The Tokyo Motor Show, a biannual event that showcases the latest advancements from Japan’s top automotive, motorcycle, and truck brands is now known as the Japan Mobility Show. The event, organized by the Japan Automobile Manufacturers Association, Inc. (JAMA), has opened its doors to even more industries and companies to serve as a unique venue for collaboration. It also reflects the changing direction of many of the car companies, starting from just automobiles or motorcycles, and now expanding to personal mobility and assistance devices.
Not surprisingly, this year’s inaugural Japan Mobility Show isn’t just about the latest cars and future concepts, but also future forms of mobility in general, whether in the form of personal mobility devices, to the more fantastical personal aerial mobility drones that some brands have even begun to envision.
It shows brands established in the automotive of motorcycles fields, such as Toyota, Honda, Kawasaki, or Yamaha exploring tangent solutions like drones, assistance robots, or personal recreation.
Toyota, for example, presented its new Land-Hopper and space mobility concepts. The Land Hopper is a symmetrical three-wheeled electric mobility concept that can be ridden on rugged terrain but can still be folded into a form the size of a suitcase.

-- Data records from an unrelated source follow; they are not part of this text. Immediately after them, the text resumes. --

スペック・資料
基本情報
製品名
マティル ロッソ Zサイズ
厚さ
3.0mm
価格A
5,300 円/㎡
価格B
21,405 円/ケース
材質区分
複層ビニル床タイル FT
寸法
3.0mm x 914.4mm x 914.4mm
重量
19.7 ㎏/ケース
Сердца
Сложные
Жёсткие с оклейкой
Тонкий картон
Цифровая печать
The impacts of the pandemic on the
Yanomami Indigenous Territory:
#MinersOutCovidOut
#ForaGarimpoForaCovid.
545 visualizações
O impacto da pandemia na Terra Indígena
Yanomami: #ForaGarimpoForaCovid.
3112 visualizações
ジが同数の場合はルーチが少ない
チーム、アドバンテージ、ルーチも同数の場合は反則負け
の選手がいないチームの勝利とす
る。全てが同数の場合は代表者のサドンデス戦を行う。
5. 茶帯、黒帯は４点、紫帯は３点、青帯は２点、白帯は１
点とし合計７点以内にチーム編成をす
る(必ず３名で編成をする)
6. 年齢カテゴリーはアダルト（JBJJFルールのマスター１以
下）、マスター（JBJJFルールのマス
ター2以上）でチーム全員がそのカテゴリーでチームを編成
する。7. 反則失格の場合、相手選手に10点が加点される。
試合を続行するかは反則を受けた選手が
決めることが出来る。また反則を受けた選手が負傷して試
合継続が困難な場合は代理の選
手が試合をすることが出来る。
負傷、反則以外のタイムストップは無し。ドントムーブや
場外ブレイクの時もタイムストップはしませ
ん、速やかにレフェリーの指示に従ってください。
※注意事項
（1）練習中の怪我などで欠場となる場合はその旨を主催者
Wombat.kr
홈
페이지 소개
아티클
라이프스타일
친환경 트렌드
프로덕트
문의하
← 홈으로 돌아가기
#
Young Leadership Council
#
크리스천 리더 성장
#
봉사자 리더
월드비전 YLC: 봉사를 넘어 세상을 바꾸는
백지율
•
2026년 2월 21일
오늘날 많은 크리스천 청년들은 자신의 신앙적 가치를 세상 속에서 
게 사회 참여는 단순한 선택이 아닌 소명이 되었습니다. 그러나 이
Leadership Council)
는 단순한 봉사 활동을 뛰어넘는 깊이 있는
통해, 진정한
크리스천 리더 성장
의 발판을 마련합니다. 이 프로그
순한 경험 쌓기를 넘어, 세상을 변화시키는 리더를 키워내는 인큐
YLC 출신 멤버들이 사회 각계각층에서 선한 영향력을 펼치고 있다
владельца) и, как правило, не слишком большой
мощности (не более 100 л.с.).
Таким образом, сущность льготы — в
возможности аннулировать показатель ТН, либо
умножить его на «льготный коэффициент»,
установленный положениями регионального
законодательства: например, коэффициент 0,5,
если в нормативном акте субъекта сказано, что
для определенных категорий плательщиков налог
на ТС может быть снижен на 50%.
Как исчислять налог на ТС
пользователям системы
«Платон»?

The Space Mobility Concept, by contrast, is Toyota’s vision of a future moon buggy, using components designed to operate in such extreme environments as other planets or moons.

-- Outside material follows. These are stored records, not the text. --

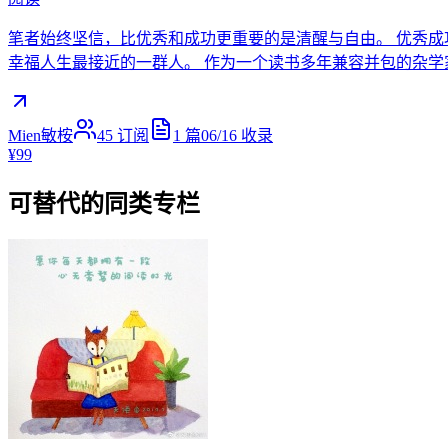
笔者始终坚信，比优秀和成功更重要的是清醒与自由。 优秀成
幸福人生最接近的一群人。 作为一个读书多年兼容并包的杂
Mien敏桉
45
订阅
1
篇
06/16
收录
¥99
可替代的同类专栏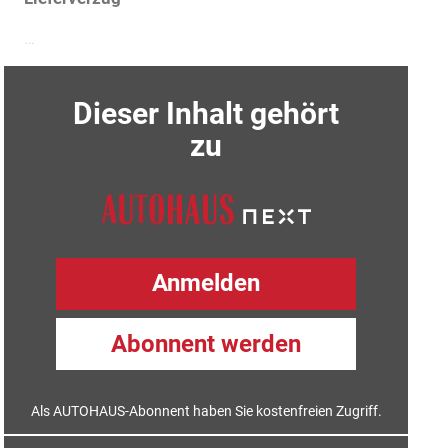
…
Dieser Inhalt gehört
zu
Anmelden
Abonnent werden
Als AUTOHAUS-Abonnent haben Sie kostenfreien Zugriff.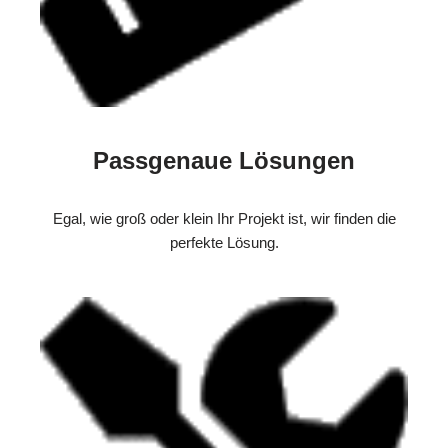
Passgenaue Lösungen
Egal, wie groß oder klein Ihr Projekt ist, wir finden die
perfekte Lösung.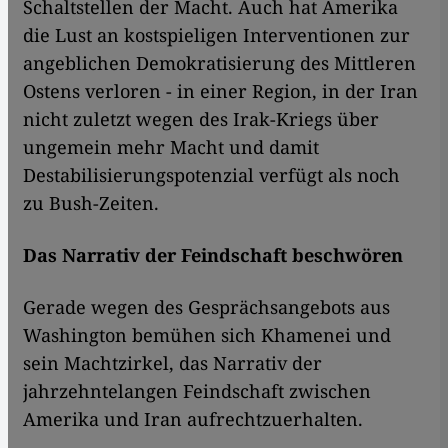
Schaltstellen der Macht. Auch hat Amerika
die Lust an kostspieligen Interventionen zur
angeblichen Demokratisierung des Mittleren
Ostens verloren - in einer Region, in der Iran
nicht zuletzt wegen des Irak-Kriegs über
ungemein mehr Macht und damit
Destabilisierungspotenzial verfügt als noch
zu Bush-Zeiten.
Das Narrativ der Feindschaft beschwören
Gerade wegen des Gesprächsangebots aus
Washington bemühen sich Khamenei und
sein Machtzirkel, das Narrativ der
jahrzehntelangen Feindschaft zwischen
Amerika und Iran aufrechtzuerhalten.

Lexus presented a concept that allows its customers to explore nature at its most rugged in the form of the ROV Concept. This rugged side by side all-terrain vehicle is powered by a hydrogen engine. In developing the ROV, the goal was to offer a distinctive driving experience not possible with its regular passenger cars.
Honda, best known for passenger vehicles, is venturing into the commercial sector with its collaboration with Isuzu to develop a fuel-cell powered heavy duty truck. The Isuzu Honda Giga Fuel Cell truck concept is the product, being a heavy duty truck powered by hydrogen fuel cell technology and aimed to be offered to the market by 2027.
That’s not Honda’s only collaboration as it is also working with Cruise, and General Motors to create a driverless ride-hailing service with a vehicle that can seat 6 passengers called the Cruise Origin, plan to be operational in Tokyo by 2026.
Kawasaki, better known for their motorcycles, has their Kaleido humanoid robot present, designed to offer lifesaving skills such as rescuing people from disaster zones or lifting heavy objects. The robot was designed to offer assistance during earthquake and typhoon relief efforts in Japan.
These are just a few of the divergent paths that some automotive, motorcycle, and truck brands are beginning to embark on. It only proves that the Tokyo Motor Show’s rebranding to Mobility Show is not only timely but prescient of the possibilities.